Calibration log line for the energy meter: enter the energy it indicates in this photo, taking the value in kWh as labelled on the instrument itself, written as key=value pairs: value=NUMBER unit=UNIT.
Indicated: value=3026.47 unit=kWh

* * *

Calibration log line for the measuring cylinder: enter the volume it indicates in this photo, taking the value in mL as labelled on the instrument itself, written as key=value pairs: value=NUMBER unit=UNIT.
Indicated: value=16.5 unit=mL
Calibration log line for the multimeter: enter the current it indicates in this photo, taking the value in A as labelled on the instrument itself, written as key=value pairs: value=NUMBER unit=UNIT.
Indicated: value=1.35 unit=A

* **To do**
Retype the part of the records that opens with the line containing "Calibration log line for the energy" and closes with the line containing "Indicated: value=3026.47 unit=kWh", including both of those lines.

* **Written answer**
Calibration log line for the energy meter: enter the energy it indicates in this photo, taking the value in kWh as labelled on the instrument itself, written as key=value pairs: value=NUMBER unit=UNIT.
Indicated: value=3026.47 unit=kWh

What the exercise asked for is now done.